Startups that qualify for the exemption will be able notify ASIC that they are using the sandbox instead of going through a costly and time-consuming approval process.

Then, within 12 months, they will be required to obtain a financial services licence to continue formally operating.

To use the sandbox, startups must also meet a number of obligations including:

  • Adequate compensation and dispute resolution arrangements for retail clients;
  • Have only up to 100 retail clients (no restriction on number of wholesale clients);
  • Test for 12 months only;
  • Not exceed $5 million in total customer exposure; and
  • Comply with disclosure and conduct requirements.

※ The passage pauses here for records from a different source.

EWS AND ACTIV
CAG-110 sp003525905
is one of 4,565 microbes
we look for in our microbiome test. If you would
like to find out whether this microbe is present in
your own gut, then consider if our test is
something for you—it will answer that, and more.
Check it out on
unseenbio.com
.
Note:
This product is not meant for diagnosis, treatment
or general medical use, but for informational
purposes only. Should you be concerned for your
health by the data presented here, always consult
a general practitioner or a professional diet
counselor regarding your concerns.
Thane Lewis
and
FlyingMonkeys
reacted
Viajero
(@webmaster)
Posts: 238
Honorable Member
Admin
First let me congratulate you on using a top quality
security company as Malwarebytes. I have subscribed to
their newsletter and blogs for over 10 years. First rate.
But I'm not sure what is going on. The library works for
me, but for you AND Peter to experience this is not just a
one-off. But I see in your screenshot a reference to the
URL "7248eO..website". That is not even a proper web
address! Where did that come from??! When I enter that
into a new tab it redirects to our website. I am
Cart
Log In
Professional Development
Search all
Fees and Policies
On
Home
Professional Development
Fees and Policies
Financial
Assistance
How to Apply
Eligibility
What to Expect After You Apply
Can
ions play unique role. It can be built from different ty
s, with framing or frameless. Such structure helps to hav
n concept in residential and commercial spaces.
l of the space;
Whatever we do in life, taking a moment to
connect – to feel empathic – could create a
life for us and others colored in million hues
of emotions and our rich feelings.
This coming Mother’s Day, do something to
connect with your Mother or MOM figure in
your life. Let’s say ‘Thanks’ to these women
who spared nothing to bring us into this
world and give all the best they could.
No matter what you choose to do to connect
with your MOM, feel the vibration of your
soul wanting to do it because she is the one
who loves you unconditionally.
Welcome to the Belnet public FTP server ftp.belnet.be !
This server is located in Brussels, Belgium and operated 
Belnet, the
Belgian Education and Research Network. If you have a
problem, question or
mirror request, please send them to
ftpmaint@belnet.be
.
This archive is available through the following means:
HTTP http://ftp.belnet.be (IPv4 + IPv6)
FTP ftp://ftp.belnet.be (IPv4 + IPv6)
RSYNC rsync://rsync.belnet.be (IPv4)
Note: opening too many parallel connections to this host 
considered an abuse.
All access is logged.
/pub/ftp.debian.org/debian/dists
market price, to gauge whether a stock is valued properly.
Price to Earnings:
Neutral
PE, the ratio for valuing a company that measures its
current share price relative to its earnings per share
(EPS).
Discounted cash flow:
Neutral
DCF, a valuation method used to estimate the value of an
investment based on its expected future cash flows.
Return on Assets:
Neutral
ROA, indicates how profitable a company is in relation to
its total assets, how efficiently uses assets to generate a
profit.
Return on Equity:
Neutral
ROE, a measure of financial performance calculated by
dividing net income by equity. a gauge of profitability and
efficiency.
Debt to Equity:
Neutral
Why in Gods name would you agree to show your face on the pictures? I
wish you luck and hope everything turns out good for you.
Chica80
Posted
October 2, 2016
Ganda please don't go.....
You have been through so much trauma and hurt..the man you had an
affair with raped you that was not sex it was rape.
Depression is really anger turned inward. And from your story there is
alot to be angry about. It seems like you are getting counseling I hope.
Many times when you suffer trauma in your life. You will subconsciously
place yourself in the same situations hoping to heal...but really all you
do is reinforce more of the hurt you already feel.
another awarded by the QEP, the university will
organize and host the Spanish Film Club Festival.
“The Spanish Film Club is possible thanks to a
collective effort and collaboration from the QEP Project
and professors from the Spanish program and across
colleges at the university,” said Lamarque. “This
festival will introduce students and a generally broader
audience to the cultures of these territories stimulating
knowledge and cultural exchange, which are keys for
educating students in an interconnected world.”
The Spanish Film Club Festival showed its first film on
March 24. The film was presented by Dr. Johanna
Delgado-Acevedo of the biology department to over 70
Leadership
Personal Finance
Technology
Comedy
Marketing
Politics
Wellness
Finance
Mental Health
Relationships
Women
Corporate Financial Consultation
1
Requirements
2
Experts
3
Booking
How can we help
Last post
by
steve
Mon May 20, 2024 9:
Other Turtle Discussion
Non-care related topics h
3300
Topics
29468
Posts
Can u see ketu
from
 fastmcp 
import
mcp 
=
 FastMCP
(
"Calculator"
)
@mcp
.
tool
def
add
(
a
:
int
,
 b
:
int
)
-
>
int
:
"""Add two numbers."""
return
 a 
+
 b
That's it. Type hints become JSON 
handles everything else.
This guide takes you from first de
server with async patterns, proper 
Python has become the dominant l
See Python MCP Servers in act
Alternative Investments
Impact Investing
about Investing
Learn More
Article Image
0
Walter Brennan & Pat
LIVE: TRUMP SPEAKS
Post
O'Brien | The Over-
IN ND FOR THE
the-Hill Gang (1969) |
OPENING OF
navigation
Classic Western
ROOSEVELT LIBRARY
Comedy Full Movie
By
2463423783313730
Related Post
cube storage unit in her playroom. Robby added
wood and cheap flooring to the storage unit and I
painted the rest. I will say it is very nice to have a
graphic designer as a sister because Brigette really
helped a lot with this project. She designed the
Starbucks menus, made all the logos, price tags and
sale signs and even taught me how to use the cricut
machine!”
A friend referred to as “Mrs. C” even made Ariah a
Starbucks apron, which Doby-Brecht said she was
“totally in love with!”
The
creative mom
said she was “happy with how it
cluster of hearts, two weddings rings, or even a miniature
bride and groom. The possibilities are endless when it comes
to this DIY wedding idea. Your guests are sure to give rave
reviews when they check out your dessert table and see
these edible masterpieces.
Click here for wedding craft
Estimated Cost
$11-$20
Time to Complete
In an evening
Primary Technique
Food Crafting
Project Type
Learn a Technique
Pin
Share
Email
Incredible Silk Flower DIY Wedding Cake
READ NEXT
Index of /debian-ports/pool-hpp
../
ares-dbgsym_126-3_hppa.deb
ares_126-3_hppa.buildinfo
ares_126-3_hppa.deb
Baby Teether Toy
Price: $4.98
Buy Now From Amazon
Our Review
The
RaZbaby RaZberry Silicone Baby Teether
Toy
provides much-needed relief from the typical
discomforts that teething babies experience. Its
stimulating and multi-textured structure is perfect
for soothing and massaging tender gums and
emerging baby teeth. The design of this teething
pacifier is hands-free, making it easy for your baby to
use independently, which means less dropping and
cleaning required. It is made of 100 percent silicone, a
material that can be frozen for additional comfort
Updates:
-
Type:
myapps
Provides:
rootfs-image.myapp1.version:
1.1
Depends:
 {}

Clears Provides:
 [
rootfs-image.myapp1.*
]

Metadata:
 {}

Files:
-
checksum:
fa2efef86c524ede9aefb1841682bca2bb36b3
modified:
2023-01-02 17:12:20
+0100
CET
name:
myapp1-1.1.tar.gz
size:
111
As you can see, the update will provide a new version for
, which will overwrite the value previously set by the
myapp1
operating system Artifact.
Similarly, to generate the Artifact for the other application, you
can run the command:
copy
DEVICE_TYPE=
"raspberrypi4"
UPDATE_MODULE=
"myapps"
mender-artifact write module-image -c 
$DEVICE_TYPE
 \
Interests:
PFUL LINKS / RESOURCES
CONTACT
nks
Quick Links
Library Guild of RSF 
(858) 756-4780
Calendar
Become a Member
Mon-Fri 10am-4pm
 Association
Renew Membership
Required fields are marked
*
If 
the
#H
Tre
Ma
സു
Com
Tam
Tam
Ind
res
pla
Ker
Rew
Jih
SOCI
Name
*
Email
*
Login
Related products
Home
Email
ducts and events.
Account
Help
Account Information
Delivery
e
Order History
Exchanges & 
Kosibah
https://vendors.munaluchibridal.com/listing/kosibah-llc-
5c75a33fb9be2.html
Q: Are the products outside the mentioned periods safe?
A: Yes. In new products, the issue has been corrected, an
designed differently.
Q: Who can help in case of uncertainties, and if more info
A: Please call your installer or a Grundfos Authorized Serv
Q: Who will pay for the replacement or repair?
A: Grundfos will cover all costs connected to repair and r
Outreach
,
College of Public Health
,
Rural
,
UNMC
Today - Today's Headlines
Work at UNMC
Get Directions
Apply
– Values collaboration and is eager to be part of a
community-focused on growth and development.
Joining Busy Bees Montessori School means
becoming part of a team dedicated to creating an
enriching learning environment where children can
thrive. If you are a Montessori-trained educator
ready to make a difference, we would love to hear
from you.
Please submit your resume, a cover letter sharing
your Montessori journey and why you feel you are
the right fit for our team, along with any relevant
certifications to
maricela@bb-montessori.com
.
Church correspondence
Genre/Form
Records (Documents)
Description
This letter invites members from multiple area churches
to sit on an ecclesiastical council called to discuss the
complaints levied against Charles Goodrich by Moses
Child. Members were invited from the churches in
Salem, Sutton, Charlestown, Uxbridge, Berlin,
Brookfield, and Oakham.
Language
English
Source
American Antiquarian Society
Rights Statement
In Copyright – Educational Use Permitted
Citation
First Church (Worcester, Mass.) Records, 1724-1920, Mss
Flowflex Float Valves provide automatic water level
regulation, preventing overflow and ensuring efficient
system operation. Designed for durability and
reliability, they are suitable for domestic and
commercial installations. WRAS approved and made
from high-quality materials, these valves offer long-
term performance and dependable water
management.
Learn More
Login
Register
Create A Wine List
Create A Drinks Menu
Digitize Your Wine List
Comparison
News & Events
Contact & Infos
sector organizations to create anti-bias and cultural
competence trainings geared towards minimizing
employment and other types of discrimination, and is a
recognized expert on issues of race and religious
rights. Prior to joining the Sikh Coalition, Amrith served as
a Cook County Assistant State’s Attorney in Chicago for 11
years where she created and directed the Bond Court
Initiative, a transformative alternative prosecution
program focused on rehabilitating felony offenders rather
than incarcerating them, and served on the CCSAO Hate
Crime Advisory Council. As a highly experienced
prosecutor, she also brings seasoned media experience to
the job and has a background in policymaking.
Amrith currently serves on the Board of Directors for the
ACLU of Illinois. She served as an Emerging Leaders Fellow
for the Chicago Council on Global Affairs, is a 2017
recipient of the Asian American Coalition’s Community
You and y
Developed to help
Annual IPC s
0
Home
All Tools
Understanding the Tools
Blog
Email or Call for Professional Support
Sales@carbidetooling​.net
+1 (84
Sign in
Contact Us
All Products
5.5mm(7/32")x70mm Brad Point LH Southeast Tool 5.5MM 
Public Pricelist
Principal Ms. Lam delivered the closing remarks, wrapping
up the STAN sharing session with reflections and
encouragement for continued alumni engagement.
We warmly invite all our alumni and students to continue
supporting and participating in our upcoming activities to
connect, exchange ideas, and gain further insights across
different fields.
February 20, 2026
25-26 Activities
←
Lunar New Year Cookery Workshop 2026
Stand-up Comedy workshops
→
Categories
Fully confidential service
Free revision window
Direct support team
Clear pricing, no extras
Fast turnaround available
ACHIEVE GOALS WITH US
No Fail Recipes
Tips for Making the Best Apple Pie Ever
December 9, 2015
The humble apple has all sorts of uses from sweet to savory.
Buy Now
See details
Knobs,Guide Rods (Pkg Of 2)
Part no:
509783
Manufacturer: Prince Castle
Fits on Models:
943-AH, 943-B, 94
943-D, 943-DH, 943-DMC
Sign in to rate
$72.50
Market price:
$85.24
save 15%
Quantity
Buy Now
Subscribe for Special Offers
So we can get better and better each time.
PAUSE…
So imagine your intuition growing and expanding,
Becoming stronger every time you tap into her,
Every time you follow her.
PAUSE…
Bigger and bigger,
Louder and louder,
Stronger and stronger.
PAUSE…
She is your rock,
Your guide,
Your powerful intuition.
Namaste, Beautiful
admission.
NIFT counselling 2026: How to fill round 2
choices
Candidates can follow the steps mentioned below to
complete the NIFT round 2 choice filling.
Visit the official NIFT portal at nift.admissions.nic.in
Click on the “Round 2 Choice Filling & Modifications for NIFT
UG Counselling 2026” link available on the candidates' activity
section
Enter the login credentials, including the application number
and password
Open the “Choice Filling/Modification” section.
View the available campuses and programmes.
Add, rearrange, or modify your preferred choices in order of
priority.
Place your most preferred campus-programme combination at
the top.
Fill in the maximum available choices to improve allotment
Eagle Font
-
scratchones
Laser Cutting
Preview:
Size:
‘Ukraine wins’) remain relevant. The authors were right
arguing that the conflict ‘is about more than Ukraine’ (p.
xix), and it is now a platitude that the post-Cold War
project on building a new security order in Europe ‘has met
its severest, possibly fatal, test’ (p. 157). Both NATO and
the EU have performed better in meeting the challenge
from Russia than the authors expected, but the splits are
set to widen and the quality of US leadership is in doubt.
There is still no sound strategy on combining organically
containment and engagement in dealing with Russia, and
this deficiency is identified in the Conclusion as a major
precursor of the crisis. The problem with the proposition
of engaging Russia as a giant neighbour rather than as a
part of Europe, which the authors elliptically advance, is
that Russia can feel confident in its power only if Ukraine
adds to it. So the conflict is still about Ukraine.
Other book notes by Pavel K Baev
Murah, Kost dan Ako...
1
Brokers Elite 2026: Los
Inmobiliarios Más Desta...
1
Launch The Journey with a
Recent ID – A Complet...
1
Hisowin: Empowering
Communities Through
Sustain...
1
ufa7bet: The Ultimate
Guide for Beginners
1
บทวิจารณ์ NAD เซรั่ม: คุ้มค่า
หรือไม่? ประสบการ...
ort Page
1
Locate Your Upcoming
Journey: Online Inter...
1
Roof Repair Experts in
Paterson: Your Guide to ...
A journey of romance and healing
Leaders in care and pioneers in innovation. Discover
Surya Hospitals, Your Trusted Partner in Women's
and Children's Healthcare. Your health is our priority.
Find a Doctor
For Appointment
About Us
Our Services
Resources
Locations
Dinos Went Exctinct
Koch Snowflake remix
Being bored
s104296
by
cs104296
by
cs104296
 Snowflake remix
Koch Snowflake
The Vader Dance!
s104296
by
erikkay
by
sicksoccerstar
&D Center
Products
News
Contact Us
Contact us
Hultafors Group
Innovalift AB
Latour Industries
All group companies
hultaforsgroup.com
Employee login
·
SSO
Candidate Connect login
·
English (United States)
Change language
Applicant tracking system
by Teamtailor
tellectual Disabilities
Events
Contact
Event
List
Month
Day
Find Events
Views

The exemption scheme is also only available to certain types of fintech startups and has heavy restrictions on how much they can trade during testing phase.

Fintechs providing advice or dealing in and distributing products they haven’t issued themselves are eligible for the exemption.

Fintechs that lend money to consumers or startups that operate their own managed investment schemes like marketplace lending platforms won’t be eligible.

Testing under exemption must meet the following conditions:

  • Retail client exposure must not exceed $10,000 for services related to deposit products, simple managed investment schemes, securities and payment products;
  • Services related to credit under a credit contract must not exceed $25,000; and
  • Fintech offering insurance services must not insure more than $50,000 per contract.